Indonesia issue remains unresolved
Similar to its U.S. peer Freeport McMoRan Copper & Gold (FCX 0.23%), Newmont's Indonesian export issues remain unresolved. Due to the Indonesian export ban introduced in January this year, Newmont was unable to export 25% of its copper from the country in the first quarter.

The company has stated that contingency plans to scale back production would be taken into consideration if delays continue in obtaining approvals for 2014 exports. This could potentially impact Newmont's ability to achieve its 2014 production guidance.

Newmont indicated that it has made some progress in obtaining export permit. The company is approximately halfway through the process of receiving its export permit for copper concentrate shipments. The company believes that it will receive its export permit in the coming weeks and has completed two of the four steps necessary to secure an export permit.

Newmont is now awaiting approval of its 2014 work plan from the Ministry of Mines, which will allow it to apply for an export permit with the Ministry of Trade. These are separate from the export tariff dispute, which is under the Ministry of Finance. Although the company hopes to get clarity on the export tariff over the next couple of weeks, Newmont noted that it will reach copper concentrate storage capacity in late May and that if a resolution to its permit and tax issue is not reached by then, it will have to potentially ramp down operations, specifically reducing overburden stripping.

Merian decision in 2Q14
Newmont expects to make its go-forward decision on its Merian project in Suriname sometime during 2Q14. Board approval is one of the final steps left, as the company already has mineral agreements and government approval in place.
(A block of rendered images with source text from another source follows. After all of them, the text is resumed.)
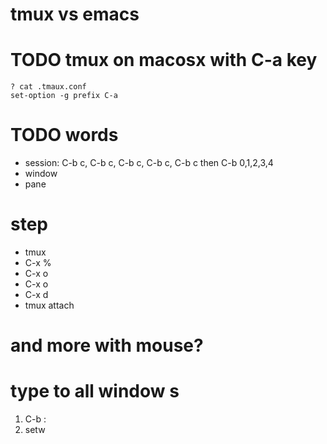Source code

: * tmux vs emacs
* TODO tmux on macosx with C-a key

#+BEGIN_SRC 
? cat .tmaux.conf 
set-option -g prefix C-a
#+END_SRC

* TODO words

- session: C-b c, C-b c, C-b c, C-b c, C-b c then C-b 0,1,2,3,4
- window
- pane

* step

- tmux
- C-x % 
- C-x o
- C-x o
- C-x d
- tmux attach
 
* and more with mouse?
* type to all window s

1. C-b :
2. setw 
   
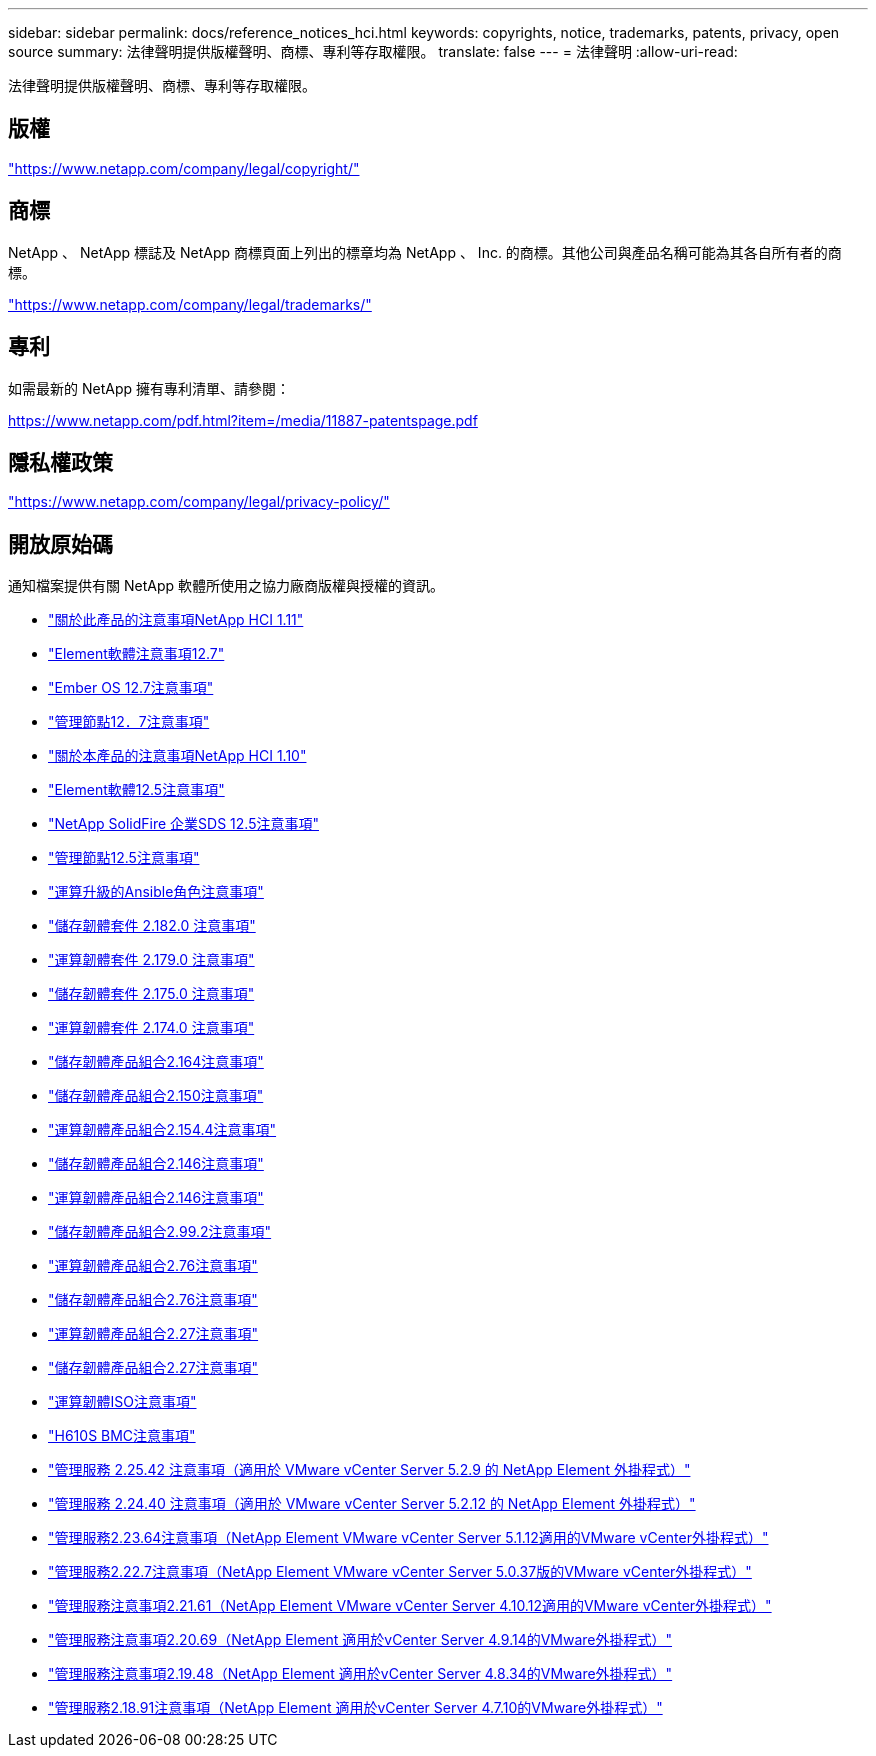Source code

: ---
sidebar: sidebar 
permalink: docs/reference_notices_hci.html 
keywords: copyrights, notice, trademarks, patents, privacy, open source 
summary: 法律聲明提供版權聲明、商標、專利等存取權限。 
translate: false 
---
= 法律聲明
:allow-uri-read: 


[role="lead"]
法律聲明提供版權聲明、商標、專利等存取權限。



== 版權

link:https://www.netapp.com/company/legal/copyright/["https://www.netapp.com/company/legal/copyright/"^]



== 商標

NetApp 、 NetApp 標誌及 NetApp 商標頁面上列出的標章均為 NetApp 、 Inc. 的商標。其他公司與產品名稱可能為其各自所有者的商標。

link:https://www.netapp.com/company/legal/trademarks/["https://www.netapp.com/company/legal/trademarks/"^]



== 專利

如需最新的 NetApp 擁有專利清單、請參閱：

link:https://www.netapp.com/pdf.html?item=/media/11887-patentspage.pdf["https://www.netapp.com/pdf.html?item=/media/11887-patentspage.pdf"^]



== 隱私權政策

link:https://www.netapp.com/company/legal/privacy-policy/["https://www.netapp.com/company/legal/privacy-policy/"^]



== 開放原始碼

通知檔案提供有關 NetApp 軟體所使用之協力廠商版權與授權的資訊。

* link:../media/NetApp_HCI_1.11_notice.pdf["關於此產品的注意事項NetApp HCI 1.11"^]
* link:../media/Element_Software_12.7.pdf["Element軟體注意事項12.7"^]
* link:../media/Ember_OS_12.7.pdf["Ember OS 12.7注意事項"^]
* link:../media/mNode_12.7.pdf["管理節點12．7注意事項"^]
* link:../media/NetApp_HCI_1.10_notice.pdf["關於本產品的注意事項NetApp HCI 1.10"^]
* link:../media/Element_Software_12.5.pdf["Element軟體12.5注意事項"^]
* link:../media/SolidFire_eSDS_12.5.pdf["NetApp SolidFire 企業SDS 12.5注意事項"^]
* link:../media/mNode_12.5.pdf["管理節點12.5注意事項"^]
* link:../media/ansible-products-notice.pdf["運算升級的Ansible角色注意事項"^]
* link:../media/storage_firmware_bundle_2.182.0_notices.pdf["儲存韌體套件 2.182.0 注意事項"^]
* link:../media/compute_firmware_bundle_2.179.0_notices.pdf["運算韌體套件 2.179.0 注意事項"^]
* link:../media/storage_firmware_bundle_2.175.0_notices.pdf["儲存韌體套件 2.175.0 注意事項"^]
* link:../media/compute_firmware_bundle_2.174.0_notices.pdf["運算韌體套件 2.174.0 注意事項"^]
* link:../media/storage_firmware_bundle_2.164.0_notices.pdf["儲存韌體產品組合2.164注意事項"^]
* link:../media/storage_firmware_bundle_2.150_notices.pdf["儲存韌體產品組合2.150注意事項"^]
* link:../media/compute_firmware_bundle_2.154.4_notices.pdf["運算韌體產品組合2.154.4注意事項"^]
* link:../media/storage_firmware_bundle_2.146_notices.pdf["儲存韌體產品組合2.146注意事項"^]
* link:../media/compute_firmware_bundle_2.146_notices.pdf["運算韌體產品組合2.146注意事項"^]
* link:../media/storage_firmware_bundle_2.99_notices.pdf["儲存韌體產品組合2.99.2注意事項"^]
* link:../media/compute_firmware_bundle_2.76_notices.pdf["運算韌體產品組合2.76注意事項"^]
* link:../media/storage_firmware_bundle_2.76_notices.pdf["儲存韌體產品組合2.76注意事項"^]
* link:../media/compute_firmware_bundle_2.27_notices.pdf["運算韌體產品組合2.27注意事項"^]
* link:../media/storage_firmware_bundle_2.27_notices.pdf["儲存韌體產品組合2.27注意事項"^]
* link:../media/compute_iso_notice.pdf["運算韌體ISO注意事項"^]
* link:../media/H610S_BMC_notice.pdf["H610S BMC注意事項"^]
* link:../media/mgmt_svcs_2.25_notice.pdf["管理服務 2.25.42 注意事項（適用於 VMware vCenter Server 5.2.9 的 NetApp Element 外掛程式）"^]
* link:../media/mgmt_svcs_2.24_notice.pdf["管理服務 2.24.40 注意事項（適用於 VMware vCenter Server 5.2.12 的 NetApp Element 外掛程式）"^]
* link:../media/mgmt_svcs_2.23_notice.pdf["管理服務2.23.64注意事項（NetApp Element VMware vCenter Server 5.1.12適用的VMware vCenter外掛程式）"^]
* link:../media/mgmt_svcs_2.22_notice.pdf["管理服務2.22.7注意事項（NetApp Element VMware vCenter Server 5.0.37版的VMware vCenter外掛程式）"^]
* link:../media/mgmt_svcs_2.21_notice.pdf["管理服務注意事項2.21.61（NetApp Element VMware vCenter Server 4.10.12適用的VMware vCenter外掛程式）"^]
* link:../media/2.20_notice.pdf["管理服務注意事項2.20.69（NetApp Element 適用於vCenter Server 4.9.14的VMware外掛程式）"^]
* link:../media/2.19_notice.pdf["管理服務注意事項2.19.48（NetApp Element 適用於vCenter Server 4.8.34的VMware外掛程式）"^]
* link:../media/2.18_notice.pdf["管理服務2.18.91注意事項（NetApp Element 適用於vCenter Server 4.7.10的VMware外掛程式）"^]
Given that Newmont Venture Limited, a fully owned subsidiary of Newmont, recently acquired Alcoa's 20% ownership interest in the project for $28 million and that Newmont said the project is value accretive, chances are that the project will be approved by the Board.

Merian has an estimated build period of 1.5-2 years with development costs of $0.9-1.0 billion. In the first five years of its production, Merian is expected to produce 400,000-500,000 ounces of gold at cash costs of $500 per ounce and all in sustaining cash costs of $800-$900 per ounce.

Solid operational results overshadowed by merger talks
Newmont reported solid operational results; however, results have been overshadowed by talks about a potential merger deal between Barrick Gold (GOLD -1.19%) and Newmont Mining. Newmont's shares benefited from the merger discussions reported by several news groups and were up ~8% in the last week. However, shares took a major hit on Monday after Barrick Gold reported that Newmont has terminated the merger discussions.

"Although Barrick believes the interests of shareholders are best served through the completion of this business combination, Newmont's Board has determined that the interests of Newmont's shareholders are best served by remaining independent," said Barrick Gold in a statement issued on Monday.

According to a Bloomberg report, the merger would have resulted in $1 billion in annual savings for both companies. However, talks fell apart due to disagreements over the proposed spinoff of some of the combined company's mines.

Over the years both these companies have made several attempts to merge and cut expenses in Nevada, where both Newmont and Barrick have multiple mines. However, the latest fall-out exploded into the public domain and may have killed any future merger discussions.

Bottom line
Merger talks aside, Newmont has started 2014 on a good note. The company has made significant operating cost improvements in the Australia/New Zealand and Africa regions. Given the solid cost improvements in the first quarter, the company is well positioned to achieve the lower end of its cost guidance.

The company remains confident that it can leverage its success at Ahafo to other operations by improving mine plans. However, despite an operationally strong quarter, Indonesia uncertainty remains an overhang for the shares and puts a cap on valuation in the current environment.